DATA ENTRIES »
• • • •

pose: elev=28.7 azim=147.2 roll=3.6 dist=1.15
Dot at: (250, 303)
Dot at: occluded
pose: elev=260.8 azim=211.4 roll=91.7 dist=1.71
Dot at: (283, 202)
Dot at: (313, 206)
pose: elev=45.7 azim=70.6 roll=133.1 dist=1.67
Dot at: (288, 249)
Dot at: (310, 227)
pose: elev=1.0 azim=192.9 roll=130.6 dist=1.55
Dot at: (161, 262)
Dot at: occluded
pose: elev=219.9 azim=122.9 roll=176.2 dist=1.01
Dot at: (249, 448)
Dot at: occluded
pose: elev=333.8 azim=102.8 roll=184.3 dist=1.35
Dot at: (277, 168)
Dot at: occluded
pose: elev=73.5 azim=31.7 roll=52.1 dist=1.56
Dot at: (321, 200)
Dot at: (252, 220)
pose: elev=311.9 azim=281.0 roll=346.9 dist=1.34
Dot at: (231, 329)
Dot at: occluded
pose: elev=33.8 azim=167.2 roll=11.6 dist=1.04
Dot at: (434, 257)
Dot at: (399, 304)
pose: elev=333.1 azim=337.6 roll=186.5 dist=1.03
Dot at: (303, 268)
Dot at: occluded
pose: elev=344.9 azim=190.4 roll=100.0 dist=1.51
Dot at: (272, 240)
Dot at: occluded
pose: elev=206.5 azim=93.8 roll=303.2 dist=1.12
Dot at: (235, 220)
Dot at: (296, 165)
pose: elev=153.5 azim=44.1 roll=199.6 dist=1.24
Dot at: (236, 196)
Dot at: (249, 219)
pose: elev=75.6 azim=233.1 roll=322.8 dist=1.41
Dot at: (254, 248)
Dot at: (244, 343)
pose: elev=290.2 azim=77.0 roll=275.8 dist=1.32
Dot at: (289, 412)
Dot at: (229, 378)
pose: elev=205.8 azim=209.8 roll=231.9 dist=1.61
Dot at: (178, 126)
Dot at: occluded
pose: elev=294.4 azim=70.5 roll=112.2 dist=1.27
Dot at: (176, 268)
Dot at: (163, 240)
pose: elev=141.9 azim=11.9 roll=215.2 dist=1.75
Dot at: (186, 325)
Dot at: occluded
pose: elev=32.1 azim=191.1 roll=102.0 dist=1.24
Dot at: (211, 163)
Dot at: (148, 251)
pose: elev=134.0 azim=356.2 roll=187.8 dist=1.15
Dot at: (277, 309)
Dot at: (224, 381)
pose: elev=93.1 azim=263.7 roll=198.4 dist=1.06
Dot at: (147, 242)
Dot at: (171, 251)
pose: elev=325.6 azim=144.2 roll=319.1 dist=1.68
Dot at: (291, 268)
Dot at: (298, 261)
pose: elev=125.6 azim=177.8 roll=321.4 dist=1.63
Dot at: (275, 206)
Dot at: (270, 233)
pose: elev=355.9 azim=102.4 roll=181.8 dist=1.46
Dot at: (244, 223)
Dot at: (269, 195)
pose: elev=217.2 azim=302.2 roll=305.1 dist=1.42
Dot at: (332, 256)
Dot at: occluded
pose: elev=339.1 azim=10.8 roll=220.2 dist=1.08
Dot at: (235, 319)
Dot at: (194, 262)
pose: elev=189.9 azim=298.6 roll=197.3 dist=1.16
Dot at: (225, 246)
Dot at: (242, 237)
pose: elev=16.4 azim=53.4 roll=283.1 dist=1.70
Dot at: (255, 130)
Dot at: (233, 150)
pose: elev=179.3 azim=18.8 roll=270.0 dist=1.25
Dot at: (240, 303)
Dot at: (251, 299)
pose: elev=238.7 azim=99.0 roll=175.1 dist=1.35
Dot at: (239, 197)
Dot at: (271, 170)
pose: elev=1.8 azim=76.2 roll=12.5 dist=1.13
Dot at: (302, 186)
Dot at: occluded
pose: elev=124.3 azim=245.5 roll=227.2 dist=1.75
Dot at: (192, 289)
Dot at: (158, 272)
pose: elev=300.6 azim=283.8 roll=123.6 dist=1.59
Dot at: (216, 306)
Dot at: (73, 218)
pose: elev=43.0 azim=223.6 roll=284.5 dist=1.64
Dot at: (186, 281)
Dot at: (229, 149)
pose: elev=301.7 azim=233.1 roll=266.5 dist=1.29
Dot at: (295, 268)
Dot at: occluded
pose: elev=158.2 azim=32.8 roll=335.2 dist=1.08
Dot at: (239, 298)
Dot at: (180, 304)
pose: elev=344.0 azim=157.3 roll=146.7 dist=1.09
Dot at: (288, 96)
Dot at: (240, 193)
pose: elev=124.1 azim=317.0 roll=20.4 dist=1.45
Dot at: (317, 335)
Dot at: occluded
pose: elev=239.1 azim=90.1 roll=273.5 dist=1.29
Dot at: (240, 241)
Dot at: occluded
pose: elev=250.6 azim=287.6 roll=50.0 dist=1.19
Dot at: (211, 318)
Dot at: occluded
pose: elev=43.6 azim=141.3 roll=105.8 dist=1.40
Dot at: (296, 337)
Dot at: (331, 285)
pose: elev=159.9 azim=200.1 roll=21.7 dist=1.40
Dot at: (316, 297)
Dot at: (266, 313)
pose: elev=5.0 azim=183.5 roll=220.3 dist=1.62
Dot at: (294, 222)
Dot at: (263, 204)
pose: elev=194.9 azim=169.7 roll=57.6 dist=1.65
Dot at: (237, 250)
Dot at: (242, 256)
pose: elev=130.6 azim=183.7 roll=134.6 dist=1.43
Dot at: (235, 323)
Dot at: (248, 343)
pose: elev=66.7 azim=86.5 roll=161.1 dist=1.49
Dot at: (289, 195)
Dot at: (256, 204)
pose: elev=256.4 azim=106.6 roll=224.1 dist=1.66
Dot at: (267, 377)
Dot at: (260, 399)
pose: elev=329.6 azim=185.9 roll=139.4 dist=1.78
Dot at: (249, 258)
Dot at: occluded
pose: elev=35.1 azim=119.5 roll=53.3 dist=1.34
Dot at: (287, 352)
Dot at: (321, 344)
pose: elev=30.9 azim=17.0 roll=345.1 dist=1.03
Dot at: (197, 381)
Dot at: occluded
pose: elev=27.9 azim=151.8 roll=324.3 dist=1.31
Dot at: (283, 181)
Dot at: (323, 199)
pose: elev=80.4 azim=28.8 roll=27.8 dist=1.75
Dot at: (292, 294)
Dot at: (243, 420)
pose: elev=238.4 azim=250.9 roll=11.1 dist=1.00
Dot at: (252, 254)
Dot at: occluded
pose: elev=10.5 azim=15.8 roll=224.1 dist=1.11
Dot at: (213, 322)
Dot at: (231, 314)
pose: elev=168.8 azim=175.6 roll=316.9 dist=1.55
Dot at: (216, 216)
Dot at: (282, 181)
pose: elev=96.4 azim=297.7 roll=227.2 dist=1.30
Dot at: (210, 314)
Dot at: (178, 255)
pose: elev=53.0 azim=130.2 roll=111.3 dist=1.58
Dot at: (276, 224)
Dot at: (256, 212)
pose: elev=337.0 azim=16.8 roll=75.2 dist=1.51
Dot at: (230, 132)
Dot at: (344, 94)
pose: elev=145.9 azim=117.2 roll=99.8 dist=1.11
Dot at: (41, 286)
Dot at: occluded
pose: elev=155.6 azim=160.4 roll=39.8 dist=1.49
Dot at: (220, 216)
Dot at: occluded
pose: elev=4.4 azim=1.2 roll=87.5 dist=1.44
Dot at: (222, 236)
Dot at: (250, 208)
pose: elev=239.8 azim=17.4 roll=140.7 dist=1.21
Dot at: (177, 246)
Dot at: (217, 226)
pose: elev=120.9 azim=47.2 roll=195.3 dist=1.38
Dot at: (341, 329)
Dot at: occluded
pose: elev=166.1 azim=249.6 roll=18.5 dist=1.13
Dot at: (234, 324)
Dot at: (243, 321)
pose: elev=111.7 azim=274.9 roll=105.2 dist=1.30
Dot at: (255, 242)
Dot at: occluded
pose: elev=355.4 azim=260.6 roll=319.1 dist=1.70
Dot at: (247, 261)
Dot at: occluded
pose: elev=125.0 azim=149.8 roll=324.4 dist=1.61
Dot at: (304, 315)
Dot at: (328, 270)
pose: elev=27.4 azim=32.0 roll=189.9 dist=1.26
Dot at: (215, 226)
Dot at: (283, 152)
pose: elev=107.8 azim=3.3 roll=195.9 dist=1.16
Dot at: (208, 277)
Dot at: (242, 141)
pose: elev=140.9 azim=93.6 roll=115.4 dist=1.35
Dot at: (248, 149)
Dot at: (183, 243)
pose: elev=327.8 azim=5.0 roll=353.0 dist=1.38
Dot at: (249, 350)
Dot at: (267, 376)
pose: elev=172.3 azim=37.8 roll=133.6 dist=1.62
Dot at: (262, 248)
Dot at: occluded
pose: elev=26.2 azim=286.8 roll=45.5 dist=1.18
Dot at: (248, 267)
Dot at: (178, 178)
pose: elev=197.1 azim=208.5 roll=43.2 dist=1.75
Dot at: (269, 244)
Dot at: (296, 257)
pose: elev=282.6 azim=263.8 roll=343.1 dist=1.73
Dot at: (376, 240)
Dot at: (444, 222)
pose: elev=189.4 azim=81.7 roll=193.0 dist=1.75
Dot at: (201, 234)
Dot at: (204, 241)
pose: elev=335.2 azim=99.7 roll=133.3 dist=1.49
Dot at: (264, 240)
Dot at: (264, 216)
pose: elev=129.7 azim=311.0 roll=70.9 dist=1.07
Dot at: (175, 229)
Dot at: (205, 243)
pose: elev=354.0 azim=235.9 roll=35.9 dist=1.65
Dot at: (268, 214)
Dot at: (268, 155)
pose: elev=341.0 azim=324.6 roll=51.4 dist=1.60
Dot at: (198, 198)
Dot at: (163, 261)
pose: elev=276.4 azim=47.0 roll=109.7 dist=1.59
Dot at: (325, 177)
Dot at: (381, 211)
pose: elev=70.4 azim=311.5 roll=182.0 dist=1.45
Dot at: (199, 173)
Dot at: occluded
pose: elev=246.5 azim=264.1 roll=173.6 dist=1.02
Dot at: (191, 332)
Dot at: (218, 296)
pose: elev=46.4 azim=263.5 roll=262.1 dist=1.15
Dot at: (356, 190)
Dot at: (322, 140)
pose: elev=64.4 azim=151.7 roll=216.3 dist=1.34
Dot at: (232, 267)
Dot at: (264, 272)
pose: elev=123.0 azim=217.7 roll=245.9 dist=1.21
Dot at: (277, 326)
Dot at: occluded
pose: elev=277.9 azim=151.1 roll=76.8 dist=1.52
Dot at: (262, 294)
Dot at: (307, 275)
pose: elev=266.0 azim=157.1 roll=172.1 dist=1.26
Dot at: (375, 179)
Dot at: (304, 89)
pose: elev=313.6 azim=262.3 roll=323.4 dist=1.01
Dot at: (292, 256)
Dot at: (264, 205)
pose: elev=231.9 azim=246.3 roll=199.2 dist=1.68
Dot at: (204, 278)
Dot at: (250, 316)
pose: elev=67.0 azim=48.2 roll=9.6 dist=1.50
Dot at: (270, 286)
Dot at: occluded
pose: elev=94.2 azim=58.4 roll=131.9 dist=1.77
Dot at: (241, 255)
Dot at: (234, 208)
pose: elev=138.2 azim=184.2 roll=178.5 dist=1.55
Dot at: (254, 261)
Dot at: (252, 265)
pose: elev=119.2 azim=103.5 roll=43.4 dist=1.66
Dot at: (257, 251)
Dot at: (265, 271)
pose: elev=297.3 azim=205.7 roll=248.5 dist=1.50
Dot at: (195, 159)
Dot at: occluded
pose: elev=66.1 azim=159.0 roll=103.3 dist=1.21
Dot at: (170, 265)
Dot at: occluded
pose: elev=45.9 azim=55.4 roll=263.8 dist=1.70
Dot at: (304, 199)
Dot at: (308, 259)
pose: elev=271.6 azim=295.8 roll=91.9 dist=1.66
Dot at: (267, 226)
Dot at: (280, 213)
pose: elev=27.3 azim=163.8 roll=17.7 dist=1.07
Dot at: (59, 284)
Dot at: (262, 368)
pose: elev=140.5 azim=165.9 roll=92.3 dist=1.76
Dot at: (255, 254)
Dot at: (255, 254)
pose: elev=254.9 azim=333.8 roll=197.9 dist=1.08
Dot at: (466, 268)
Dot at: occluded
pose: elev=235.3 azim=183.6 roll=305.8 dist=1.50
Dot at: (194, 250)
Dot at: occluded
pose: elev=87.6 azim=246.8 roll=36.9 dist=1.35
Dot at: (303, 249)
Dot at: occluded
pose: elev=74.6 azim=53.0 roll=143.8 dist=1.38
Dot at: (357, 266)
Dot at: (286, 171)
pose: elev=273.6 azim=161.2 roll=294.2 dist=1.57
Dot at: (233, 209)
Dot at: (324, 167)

• • • •

EXERCISE BRIEF »
Recast the material from its first line through the line holding "Dot at: (310, 227)", inclusive, as a Markdown table with the columns Row and Line. Number each row, and leave out blank lines.

FINISHED TASK »
| Row | Line |
|---|---|
| 1 | pose: elev=28.7 azim=147.2 roll=3.6 dist=1.15 |
| 2 | Dot at: (250, 303) |
| 3 | Dot at: occluded |
| 4 | pose: elev=260.8 azim=211.4 roll=91.7 dist=1.71 |
| 5 | Dot at: (283, 202) |
| 6 | Dot at: (313, 206) |
| 7 | pose: elev=45.7 azim=70.6 roll=133.1 dist=1.67 |
| 8 | Dot at: (288, 249) |
| 9 | Dot at: (310, 227) |